━━━ LISTED ENTRIES
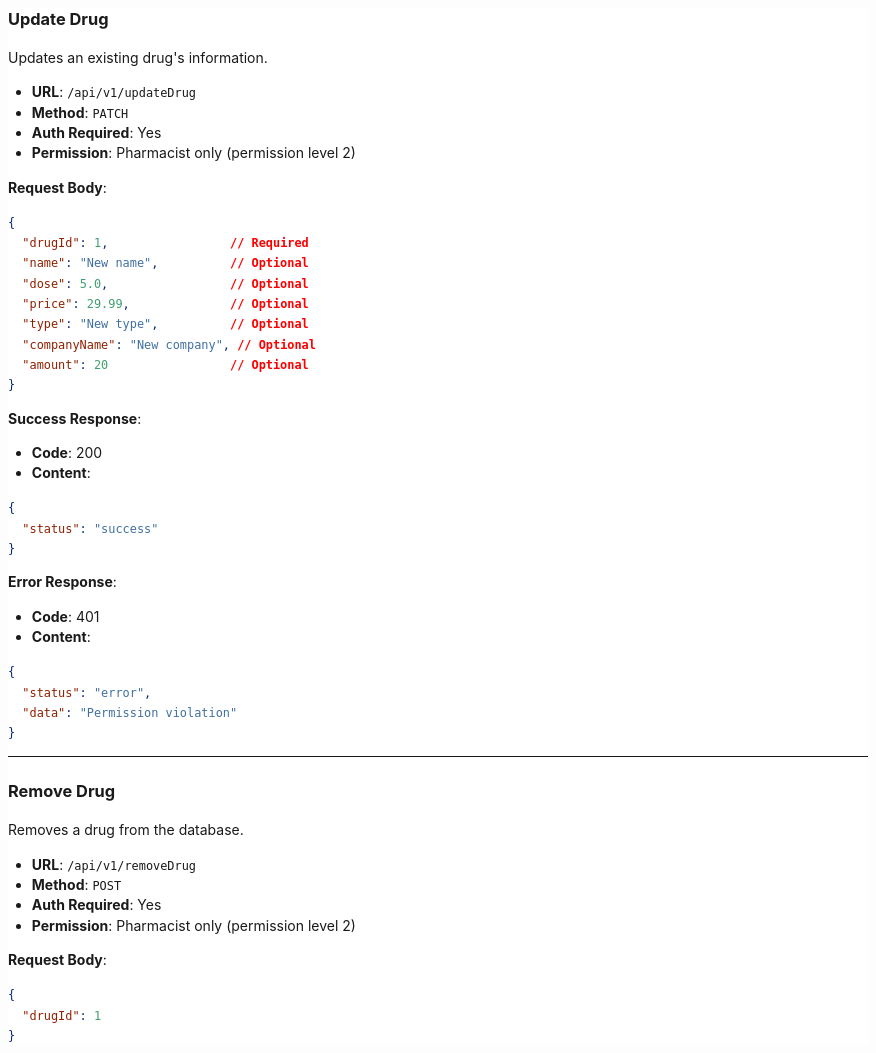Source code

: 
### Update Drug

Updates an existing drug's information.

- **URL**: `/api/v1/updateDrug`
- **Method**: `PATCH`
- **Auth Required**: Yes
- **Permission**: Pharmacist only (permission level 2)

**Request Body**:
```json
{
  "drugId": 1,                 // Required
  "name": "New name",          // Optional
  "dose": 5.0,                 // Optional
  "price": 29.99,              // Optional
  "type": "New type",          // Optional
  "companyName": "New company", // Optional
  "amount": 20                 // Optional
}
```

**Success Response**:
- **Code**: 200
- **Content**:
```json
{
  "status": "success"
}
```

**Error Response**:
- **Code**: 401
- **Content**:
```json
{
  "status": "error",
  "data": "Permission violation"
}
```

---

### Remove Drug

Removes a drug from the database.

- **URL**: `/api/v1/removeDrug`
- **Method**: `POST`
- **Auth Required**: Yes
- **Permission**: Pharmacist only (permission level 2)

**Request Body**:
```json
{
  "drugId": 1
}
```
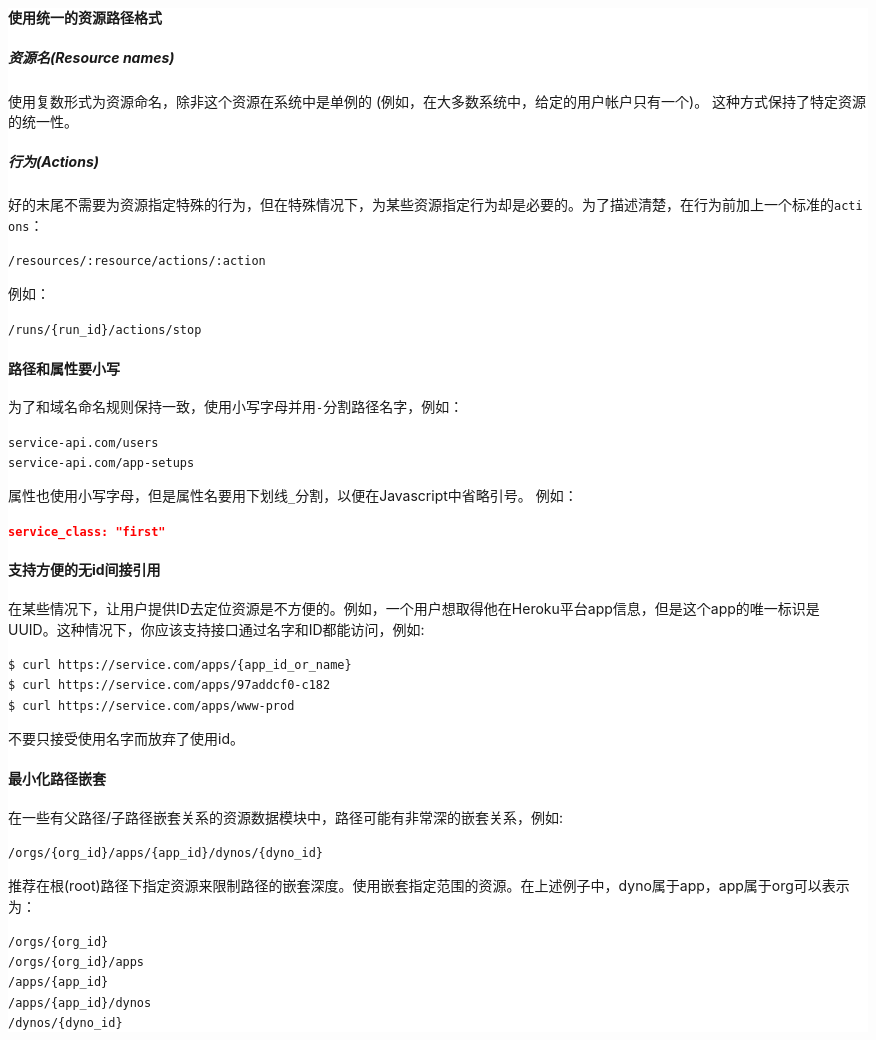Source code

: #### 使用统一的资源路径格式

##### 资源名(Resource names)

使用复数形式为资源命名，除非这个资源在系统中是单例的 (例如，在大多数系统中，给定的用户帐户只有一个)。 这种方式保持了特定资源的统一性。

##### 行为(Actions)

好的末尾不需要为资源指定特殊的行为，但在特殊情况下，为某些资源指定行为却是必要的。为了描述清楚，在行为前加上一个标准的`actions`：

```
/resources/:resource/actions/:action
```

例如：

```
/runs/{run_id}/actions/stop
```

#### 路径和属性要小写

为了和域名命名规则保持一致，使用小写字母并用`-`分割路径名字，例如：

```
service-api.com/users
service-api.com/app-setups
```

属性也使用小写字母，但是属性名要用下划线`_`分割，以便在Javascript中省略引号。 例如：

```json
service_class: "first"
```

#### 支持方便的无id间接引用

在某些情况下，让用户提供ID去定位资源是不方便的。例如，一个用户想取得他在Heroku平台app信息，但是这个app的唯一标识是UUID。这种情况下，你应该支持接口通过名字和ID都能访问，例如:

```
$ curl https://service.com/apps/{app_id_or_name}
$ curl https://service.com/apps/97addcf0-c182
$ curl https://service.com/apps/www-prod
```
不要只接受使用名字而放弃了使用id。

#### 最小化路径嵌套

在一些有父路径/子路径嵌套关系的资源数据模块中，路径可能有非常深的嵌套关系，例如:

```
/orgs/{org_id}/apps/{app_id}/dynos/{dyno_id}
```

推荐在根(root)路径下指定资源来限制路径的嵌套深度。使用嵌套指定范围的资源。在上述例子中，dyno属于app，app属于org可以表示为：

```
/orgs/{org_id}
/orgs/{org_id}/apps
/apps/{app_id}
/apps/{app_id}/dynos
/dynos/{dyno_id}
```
━━━━━━
**WHAT IS BEING ASKED**: Only a number is required here: the count of lines in these entries that hold "apps".

**WRITTEN SOLUTION**: 7